All their songs, as well as their website, are in Welsh, a language that, like traditional Welsh song and dance, has seen a resurgence in the last few decades after centuries of English political oppression.
“(Wales) has had such a difficult time,” says Owen-Jones. “But everything from the language to the music is doing well, although it’s not as strong as in Ireland.”
“People love music and singing in Wales,” adds Davies in a voice as soft as her fiddle notes.
This year’s Revels span centuries of Welsh tradition, from 18th-century hymns such as “All Through the Night” and “Cwm Rhondda” back to medieval poems like “The Book of Taliesin,” medieval traditions like the wren blessing and the Grey Mare wassail, and then forward to more recent music such as “Old Land of My Fathers.” There’s also an excerpt from Dylan Thomas’ 1914 poem “A Child’s Christmas in Wales,” plus Morris dancers, sword dancers and the usual mummer’s play — this year involving Welsh dragons.
Of course, that means the chorus has to learn to get their tongues around those twisting Welsh syllables.
“Welsh is very phonetic, so once you get it wrapped around your tongue it’s OK,” says Oberfeld. “But there are sounds that just don’t exist in English, like the ‘ll,’ where you touch your tongue to the roof of your mouth and whoosh the air around it; and ‘ch,’ which is not quite either a Hebrew ‘ch’ or a German ‘ch.’ ”
“It’s kind of hard,” admits chorister Josie Crane, before reciting a Welsh verse completely from memory.
“They’re doing great,” says Owen-Jones enthusiastically. “Especially the kids choir — I was really impressed.”
“And (Reveler) Bob Matthews even greeted us in Welsh when we arrived,” adds Davies with a shy smile. “That was lovely.”
Christmas Revels: A Welsh celebration of the winter solstice
When: 2 and 7:30 p.m.

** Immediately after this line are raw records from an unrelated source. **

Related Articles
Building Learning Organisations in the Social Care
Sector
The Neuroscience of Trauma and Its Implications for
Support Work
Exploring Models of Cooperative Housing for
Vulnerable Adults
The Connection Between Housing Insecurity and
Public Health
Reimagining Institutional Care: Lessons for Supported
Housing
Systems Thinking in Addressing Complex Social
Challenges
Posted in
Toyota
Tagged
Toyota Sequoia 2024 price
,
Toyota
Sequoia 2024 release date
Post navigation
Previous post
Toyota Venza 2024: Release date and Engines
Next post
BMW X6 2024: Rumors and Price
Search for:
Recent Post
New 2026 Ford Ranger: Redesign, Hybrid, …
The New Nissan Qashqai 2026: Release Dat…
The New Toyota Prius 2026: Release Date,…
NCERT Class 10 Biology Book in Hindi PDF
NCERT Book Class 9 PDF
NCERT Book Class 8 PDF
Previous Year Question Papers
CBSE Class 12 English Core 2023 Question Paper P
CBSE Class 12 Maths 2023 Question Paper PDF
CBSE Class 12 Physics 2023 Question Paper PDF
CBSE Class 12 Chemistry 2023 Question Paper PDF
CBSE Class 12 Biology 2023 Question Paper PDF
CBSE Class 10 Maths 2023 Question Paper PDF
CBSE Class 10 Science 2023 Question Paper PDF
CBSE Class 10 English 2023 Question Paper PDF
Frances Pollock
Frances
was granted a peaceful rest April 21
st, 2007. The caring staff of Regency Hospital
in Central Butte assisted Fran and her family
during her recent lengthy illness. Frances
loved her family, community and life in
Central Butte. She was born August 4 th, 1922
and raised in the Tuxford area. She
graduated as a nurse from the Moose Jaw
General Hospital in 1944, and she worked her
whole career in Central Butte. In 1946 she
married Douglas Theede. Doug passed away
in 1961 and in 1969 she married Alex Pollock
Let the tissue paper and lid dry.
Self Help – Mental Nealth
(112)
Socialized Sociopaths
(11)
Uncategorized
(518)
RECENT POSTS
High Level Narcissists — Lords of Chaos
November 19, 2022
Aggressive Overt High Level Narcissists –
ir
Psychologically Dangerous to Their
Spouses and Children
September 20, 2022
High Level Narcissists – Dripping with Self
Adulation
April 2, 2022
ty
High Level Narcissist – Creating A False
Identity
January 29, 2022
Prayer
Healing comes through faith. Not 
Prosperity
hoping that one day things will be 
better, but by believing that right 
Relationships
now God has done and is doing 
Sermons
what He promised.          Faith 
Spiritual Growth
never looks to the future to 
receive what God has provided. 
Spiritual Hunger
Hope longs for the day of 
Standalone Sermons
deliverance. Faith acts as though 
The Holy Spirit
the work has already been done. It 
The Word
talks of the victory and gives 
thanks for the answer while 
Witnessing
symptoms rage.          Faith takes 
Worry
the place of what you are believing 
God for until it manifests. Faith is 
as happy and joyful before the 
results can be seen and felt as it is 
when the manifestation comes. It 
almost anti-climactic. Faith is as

Saturday, 1 and 5:30 p.m. (interpreted in American Sign Language) Sunday, 7:30 p.m. Tuesday and Wednesday.
Where: Rialto Theater, 310 S. Ninth St., Tacoma.
Tickets: $18.50-$34.50 adult; $18.50-$28 seniors, students; $12-$24 ages 12 and younger.
Welsh instruments in the 2016 Revels
Fiddle: A modern violin, played in Celtic style, with steel strings and normal tuning.
Crwth: An ancient fiddle-harp cross (mentioned by the Romans), with four gut strings on a violin fingerboard and two off it, tuned g-g’-c’-c”-d’-d.” Played with a short curved bow gamba-style (thumb on hair), with a flat square soundbox.
Celtic harp: 34 gut and steel-wound gut strings in diatonic scale with chromatic levers on each note. Made by Teifl of cherrywood and cedar soundboard.
Gothic harp: Also called bray and telyn wrachod. 29 gut and copper-wound strings, each fastened at the bottom with an L-shaped pin (bray) that causes a buzzing sound. Sycamore wood.
Travel harp: Small, with 19 wire strings. Re-created in Scotland from historic manuscripts and artwork.